> _TASK STATEMENT_
All lines in the entries below that hold "roll" make up the answer.

Saved data entries
##########

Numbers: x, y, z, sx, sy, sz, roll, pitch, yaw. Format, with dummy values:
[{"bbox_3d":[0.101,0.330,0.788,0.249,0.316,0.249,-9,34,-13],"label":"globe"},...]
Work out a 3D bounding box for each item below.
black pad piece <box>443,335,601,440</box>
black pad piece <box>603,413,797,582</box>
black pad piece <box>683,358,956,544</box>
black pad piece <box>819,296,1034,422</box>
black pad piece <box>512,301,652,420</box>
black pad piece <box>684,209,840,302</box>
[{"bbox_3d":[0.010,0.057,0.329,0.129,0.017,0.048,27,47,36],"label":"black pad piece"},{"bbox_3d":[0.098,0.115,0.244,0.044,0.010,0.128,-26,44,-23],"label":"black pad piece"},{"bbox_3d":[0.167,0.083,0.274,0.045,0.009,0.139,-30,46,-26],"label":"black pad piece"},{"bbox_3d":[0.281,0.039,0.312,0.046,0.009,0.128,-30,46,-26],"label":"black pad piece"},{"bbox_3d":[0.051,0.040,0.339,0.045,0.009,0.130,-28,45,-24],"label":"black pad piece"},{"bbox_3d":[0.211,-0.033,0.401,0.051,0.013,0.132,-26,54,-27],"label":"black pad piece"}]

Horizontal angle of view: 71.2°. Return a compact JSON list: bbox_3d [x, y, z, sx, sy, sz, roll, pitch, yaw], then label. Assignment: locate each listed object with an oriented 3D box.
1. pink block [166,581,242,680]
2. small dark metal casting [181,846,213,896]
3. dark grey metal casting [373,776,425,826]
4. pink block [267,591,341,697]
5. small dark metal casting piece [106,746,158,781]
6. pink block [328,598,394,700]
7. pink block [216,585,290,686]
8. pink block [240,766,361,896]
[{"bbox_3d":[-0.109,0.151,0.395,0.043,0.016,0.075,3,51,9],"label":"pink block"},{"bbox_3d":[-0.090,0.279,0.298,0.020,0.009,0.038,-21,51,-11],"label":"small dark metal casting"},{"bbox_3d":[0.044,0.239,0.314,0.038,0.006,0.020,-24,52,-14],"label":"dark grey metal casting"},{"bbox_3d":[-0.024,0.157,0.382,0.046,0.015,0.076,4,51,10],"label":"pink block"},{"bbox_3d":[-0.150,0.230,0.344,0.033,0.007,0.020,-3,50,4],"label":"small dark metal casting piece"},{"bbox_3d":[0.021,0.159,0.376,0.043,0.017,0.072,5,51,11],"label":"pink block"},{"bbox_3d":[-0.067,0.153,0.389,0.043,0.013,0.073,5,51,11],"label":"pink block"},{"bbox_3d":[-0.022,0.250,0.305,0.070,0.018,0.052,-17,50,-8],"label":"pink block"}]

##########

> _OUTPUT OF THE EXERCISE_
Numbers: x, y, z, sx, sy, sz, roll, pitch, yaw. Format, with dummy values:
Horizontal angle of view: 71.2°. Return a compact JSON list: bbox_3d [x, y, z, sx, sy, sz, roll, pitch, yaw], then label. Assignment: locate each listed object with an oriented 3D box.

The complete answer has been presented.